Moderated by the Dean of Yale Summer Session, William Whobrey, the panel jumped right in discussing the pros and cons of social media marketing. Many attendees were concerned that their efforts are not effective.
“Do I need to take into account the time of day when tweeting?” asked one audience member.
“Should we be on Instagram too?” asked another.
One lady echoed a popular notion, “My social media team is saying that young people are done with Facebook, and the only people left on the network are 40 year-old mothers.”
We assured everyone that their social media efforts are still relevant and necessary marketing tools. Twitter and Facebook are still very popular among their target audience, high school and college students. More importantly, social media allows us to engage members. Too often social media posts talk at users rather than engage with them. It’s the difference between “We’re offering courses in 16 countries this summer! Visit our website to see more.” and “If you could study abroad anywhere in the world, where would it be? We pick Barcelona!” As we reminded the audience, social media is conversation – so be conversational!
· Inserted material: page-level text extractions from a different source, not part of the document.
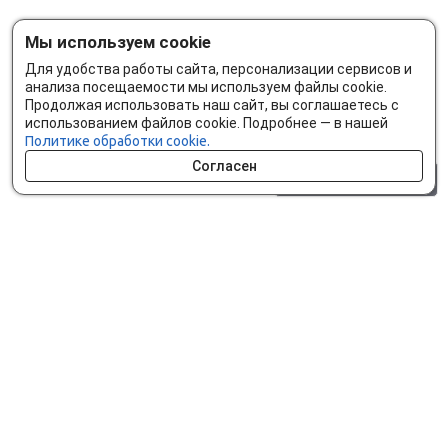
Мы используем cookie
Для удобства работы сайта, персонализации сервисов и
анализа посещаемости мы используем файлы cookie.
Продолжая использовать наш сайт, вы соглашаетесь с
использованием файлов cookie. Подробнее — в нашей
Политике обработки cookie.
Согласен
0 шт.
0 р.
Как сделать заказ
Доставка и оплата
Мобильное приложение
Что ищут на сайте?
Twitter recently announced that its advertising platform—previously only available to big brands—is now open to all US advertisers. We were excited to deliver this news to the NAASS conference attendees as it gives them a cost-effective option to get their message to a highly targeted audience. Twitter’s campaign tool lets marketers use promoted tweets to target users based on their geo-location, interests, gender, or device, all on a cost-per-click basis.
But the point we drove home was this: no matter which digital marketing initiatives you have in place, the best way to determine the value of each initiative is to track conversions. Google Analytics allows you to do so (at no cost!) by inserting a small piece of code into the last step of your online application, usually the “thank you for applying” or “application submitted” page. If your application is hosted on a separate dotcom–fear not–Google allows for cross-domain tracking. Once the code is inserted, they track each conversion, and more importantly, the path that each user takes to get to you. This allows you to see exactly how many people come via your email blast, organic search, Pay-Per-Click ad, social profile, or other online initiatives. This is enormously useful in budget allocation. We keep an eye on this for our clients and have been able to shift resources mid-campaign to capture more international traffic, or move dollars to strengthen a mobile banner campaign.
You can also see the point at which applicants drop off in the process of applying. This data can help you understand where the applicant is getting confused. An ideal online application anticipates the questions in the order they arise in the student’s mind, and ladders to process to match the questions with the right answers at the right time. So if, for example, you see a lot of traffic jumping back to the home page halfway through a course selection or application process, you may need to look at the information on that page and see if you can tweak it to keep them on track to full conversion. Jumping back to home pages may indicate that they are unsure where to go next and are looking back to your main navigation for guidance. So as we said at the conference, let your data be your guide!